Elle allonge le bras. Une lumière vert vif ondoie de ses doigts tendus et prend le voleur dans son filet avant qu’il puisse atteindre la sortie. On entend un grésillement désagréable, un craquement de brindilles et de pommes de pin, au moment où un squelette humain entier est rapidement comprimé à l’intérieur d’une peau très exiguë. Puis un silence. Enfin un tout petit cri aigu.
— Zut ! s’exclame la femme papillon.
— Elle a transformé Louie en souris ! hurle le premier voleur.
Lui aussi court maintenant.
— Plus un pas !
La lumière verte bondit une nouvelle fois. Avec un bruit encore plus répugnant que la fois précédente, les atomes et les fibres du corps du voleur sont réarrangés et réduits à de froids atomes de glace bleutée. Il scintille, tel un homme de diamant. Les bords de son chapeau mou étincellent.
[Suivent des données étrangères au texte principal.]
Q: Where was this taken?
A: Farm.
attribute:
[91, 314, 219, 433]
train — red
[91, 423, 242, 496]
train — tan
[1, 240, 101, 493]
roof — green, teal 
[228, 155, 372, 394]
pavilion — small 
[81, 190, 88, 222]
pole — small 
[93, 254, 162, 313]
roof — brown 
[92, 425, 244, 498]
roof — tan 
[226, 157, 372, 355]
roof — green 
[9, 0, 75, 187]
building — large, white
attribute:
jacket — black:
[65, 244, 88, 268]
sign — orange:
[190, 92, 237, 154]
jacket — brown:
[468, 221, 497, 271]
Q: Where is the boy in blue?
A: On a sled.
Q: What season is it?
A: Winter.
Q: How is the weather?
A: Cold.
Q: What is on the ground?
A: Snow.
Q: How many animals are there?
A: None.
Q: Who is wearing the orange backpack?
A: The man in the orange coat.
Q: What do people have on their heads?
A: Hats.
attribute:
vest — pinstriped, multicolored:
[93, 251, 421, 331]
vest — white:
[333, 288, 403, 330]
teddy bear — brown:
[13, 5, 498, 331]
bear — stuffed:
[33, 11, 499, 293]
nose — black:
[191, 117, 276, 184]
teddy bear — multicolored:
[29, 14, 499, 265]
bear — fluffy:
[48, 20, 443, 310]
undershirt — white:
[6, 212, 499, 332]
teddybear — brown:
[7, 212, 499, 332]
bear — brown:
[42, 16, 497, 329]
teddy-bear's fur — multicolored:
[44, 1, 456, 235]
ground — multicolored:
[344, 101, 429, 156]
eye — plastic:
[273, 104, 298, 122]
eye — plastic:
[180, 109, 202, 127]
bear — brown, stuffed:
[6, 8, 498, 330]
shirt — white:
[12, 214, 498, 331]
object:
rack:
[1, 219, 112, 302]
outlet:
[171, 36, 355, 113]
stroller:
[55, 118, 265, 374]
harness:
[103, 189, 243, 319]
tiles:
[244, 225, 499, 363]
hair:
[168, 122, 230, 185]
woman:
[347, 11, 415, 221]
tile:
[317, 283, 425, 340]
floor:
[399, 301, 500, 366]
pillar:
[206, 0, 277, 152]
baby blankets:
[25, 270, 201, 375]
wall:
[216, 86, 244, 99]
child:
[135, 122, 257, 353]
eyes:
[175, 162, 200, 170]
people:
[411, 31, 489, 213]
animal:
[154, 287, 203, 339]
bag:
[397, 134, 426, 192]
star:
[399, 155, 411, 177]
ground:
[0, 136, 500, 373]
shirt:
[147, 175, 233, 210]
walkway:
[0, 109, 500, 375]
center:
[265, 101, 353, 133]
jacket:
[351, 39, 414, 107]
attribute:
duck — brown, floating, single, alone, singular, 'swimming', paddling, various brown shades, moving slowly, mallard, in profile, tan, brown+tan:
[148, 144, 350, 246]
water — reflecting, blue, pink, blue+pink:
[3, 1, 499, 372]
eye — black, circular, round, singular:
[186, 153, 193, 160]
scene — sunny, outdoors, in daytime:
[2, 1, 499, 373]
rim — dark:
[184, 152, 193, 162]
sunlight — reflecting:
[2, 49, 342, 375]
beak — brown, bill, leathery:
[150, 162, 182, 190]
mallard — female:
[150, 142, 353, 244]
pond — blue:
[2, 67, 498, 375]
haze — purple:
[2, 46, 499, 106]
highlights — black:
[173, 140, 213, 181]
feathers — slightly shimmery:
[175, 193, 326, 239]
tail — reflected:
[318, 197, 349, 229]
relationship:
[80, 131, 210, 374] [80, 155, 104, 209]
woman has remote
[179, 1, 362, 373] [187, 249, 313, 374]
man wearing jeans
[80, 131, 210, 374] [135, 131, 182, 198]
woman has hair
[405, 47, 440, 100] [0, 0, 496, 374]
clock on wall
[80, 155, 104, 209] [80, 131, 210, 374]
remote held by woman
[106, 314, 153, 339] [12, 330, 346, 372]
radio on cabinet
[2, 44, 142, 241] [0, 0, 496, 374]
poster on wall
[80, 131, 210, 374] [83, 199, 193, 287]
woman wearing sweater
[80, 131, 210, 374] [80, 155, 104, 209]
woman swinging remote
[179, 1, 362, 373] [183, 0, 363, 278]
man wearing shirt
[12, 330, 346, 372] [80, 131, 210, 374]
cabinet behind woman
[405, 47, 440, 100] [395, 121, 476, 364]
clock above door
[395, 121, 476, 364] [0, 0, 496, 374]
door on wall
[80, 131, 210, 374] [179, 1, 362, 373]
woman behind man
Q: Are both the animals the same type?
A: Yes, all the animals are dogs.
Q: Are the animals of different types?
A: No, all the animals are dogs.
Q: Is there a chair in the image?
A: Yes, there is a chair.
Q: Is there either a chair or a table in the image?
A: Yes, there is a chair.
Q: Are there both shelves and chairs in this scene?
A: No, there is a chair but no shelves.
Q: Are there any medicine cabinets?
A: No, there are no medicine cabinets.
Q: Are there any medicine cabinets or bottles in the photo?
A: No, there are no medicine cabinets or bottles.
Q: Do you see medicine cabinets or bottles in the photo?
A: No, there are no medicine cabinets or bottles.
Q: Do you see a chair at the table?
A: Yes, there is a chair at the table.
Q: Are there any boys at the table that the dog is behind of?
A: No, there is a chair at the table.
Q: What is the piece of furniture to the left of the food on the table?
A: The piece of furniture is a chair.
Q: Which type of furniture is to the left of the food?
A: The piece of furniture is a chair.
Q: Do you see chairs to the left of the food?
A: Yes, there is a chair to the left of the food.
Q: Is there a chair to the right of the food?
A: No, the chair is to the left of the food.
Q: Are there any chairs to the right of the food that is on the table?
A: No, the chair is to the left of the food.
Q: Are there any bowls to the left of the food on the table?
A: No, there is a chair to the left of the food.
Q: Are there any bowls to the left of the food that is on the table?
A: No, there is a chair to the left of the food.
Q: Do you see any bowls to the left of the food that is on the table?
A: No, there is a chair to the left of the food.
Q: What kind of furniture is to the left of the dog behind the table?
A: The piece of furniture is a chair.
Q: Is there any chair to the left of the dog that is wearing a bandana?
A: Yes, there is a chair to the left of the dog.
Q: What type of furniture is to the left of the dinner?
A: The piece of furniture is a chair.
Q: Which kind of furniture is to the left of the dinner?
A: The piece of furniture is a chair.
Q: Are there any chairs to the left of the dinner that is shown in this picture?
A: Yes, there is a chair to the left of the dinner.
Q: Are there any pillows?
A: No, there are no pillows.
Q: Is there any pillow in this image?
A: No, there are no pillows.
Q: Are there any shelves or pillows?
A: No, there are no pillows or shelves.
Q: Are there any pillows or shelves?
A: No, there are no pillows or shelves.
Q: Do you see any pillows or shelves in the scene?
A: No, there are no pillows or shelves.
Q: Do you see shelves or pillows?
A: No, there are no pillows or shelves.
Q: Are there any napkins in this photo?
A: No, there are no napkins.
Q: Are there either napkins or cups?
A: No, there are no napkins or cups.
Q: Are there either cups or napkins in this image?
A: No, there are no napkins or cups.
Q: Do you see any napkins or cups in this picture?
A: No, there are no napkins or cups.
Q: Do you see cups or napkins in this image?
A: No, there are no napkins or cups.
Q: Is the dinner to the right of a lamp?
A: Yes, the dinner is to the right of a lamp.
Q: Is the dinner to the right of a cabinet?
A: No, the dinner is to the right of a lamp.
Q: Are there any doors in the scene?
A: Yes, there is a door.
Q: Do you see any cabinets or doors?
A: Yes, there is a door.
— Hop là ! murmure la femme papillon. Bonté divine !
— Quel genre de poupée es-tu donc ? exige de savoir le dernier voleur. Pourquoi tu nous cherches ?
— Je veux juste vous en faire baver, mon grand, répond-elle.
D’un seul coup, le bonhomme explose en flammes d’une telle intensité qu’elles font fondre son complice d’antan et le transforment en une petite flaque sur le sol. La queue roussie et fumante, la souris fonce se mettre à l’abri de la latte de parquet la plus proche.
— J’ai encore de petites choses à apprendre, je crois, songe la Maîtresse de la nuit de fraîche date.
Elle détache le policier, qui a commencé à reprendre connaissance dans toute cette agitation. Il ouvre les yeux à temps pour voir une femme court vêtue, avec d’énormes ailes vertes, s’élancer dans le ciel. Un moment encore, il se racontera, sans y croire totalement, que cette vision était la dernière image d’un rêve déjà à demi effacé. Ce n’est qu’après être rentré chez lui et être allé examiner sa belle gueule cabossée dans la glace, qu’il découvre sur sa joue la trace rouge en forme de papillon des lèvres de l’inconnue.